┌──

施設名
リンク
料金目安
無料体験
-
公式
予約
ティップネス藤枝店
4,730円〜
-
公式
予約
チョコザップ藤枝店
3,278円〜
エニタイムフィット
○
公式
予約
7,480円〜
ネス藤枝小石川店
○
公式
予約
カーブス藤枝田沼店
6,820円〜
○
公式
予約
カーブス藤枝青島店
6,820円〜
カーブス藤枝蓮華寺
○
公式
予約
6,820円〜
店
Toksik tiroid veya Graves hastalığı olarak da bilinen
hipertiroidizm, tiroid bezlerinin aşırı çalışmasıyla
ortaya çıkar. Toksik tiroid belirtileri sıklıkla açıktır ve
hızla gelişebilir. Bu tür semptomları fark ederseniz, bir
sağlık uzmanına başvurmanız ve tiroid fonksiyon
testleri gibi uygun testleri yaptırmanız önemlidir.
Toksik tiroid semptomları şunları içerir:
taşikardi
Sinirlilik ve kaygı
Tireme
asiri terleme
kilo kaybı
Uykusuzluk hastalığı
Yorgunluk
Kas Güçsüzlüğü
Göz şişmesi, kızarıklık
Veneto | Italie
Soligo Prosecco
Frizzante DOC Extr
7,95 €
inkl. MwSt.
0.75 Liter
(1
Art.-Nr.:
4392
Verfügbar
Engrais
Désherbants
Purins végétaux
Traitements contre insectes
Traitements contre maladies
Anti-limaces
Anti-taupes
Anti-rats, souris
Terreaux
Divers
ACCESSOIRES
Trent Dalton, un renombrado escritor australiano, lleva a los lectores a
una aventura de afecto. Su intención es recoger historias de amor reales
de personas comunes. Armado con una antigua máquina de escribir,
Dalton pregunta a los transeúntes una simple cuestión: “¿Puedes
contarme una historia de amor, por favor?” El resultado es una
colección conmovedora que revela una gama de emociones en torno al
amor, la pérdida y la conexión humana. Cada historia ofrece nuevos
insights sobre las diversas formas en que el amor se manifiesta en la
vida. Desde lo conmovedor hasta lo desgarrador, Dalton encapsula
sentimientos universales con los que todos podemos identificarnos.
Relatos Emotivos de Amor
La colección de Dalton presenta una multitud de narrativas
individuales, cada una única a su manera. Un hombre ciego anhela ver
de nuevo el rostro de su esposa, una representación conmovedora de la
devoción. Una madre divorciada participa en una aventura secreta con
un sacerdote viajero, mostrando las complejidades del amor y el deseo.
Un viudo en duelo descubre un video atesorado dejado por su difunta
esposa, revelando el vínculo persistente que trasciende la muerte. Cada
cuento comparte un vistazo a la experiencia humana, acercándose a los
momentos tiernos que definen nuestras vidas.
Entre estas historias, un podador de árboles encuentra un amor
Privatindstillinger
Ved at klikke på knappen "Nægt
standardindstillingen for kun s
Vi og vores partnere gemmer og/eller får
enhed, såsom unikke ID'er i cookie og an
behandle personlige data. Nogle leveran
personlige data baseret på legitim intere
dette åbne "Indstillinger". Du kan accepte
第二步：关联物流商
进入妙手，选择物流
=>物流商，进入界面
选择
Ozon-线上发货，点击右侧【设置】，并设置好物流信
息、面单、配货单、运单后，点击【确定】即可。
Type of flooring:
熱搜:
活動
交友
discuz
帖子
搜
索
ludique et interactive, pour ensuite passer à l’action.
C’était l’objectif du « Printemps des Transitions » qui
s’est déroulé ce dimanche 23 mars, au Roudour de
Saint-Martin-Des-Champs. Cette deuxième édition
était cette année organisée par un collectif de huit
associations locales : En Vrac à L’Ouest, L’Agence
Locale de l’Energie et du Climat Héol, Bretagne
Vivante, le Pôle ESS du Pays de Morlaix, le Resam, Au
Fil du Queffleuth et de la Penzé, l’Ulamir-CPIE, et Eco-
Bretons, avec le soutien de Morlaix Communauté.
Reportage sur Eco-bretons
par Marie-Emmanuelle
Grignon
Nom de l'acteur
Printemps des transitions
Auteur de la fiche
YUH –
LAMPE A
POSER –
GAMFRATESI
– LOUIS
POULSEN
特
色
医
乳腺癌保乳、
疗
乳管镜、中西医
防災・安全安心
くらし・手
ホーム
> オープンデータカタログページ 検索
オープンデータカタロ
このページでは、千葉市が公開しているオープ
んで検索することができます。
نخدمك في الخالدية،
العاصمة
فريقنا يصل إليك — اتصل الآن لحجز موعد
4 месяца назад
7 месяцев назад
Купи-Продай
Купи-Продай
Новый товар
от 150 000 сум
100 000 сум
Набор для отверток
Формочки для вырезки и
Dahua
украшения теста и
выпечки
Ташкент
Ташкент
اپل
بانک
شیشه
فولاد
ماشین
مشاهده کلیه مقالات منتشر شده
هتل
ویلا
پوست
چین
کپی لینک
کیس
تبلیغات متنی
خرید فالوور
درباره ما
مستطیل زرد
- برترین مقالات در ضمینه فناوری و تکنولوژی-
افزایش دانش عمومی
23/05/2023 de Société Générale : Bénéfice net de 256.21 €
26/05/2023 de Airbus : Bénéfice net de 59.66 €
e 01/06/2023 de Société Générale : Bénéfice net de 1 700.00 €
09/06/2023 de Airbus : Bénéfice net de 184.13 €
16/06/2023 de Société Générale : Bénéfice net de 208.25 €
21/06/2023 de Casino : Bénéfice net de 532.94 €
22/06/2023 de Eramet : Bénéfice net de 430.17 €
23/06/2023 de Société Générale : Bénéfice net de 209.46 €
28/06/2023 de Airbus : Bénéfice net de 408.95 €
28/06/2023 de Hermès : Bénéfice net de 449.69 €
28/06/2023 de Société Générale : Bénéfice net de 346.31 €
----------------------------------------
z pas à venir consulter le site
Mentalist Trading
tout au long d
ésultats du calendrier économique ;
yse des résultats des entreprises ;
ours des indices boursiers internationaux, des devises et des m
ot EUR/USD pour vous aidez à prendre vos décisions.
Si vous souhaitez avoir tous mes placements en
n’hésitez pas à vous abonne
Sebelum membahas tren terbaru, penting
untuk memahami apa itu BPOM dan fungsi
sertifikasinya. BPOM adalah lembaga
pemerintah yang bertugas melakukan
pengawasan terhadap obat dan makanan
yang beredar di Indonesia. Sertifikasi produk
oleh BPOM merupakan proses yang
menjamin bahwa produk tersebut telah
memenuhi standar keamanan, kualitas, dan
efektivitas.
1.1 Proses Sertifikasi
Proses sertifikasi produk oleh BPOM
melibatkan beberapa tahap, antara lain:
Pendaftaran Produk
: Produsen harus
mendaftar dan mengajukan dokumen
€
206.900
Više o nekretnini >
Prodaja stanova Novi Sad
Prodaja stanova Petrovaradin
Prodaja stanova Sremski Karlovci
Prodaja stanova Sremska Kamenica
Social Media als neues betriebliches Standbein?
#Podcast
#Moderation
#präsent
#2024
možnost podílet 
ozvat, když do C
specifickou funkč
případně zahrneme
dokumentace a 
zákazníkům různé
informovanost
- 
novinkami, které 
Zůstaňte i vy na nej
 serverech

└──

Activity: What belongs in the answer is each line from the listing above that contains "semptomları".

Solution to this problem:
hızla gelişebilir. Bu tür semptomları fark ederseniz, bir
Toksik tiroid semptomları şunları içerir:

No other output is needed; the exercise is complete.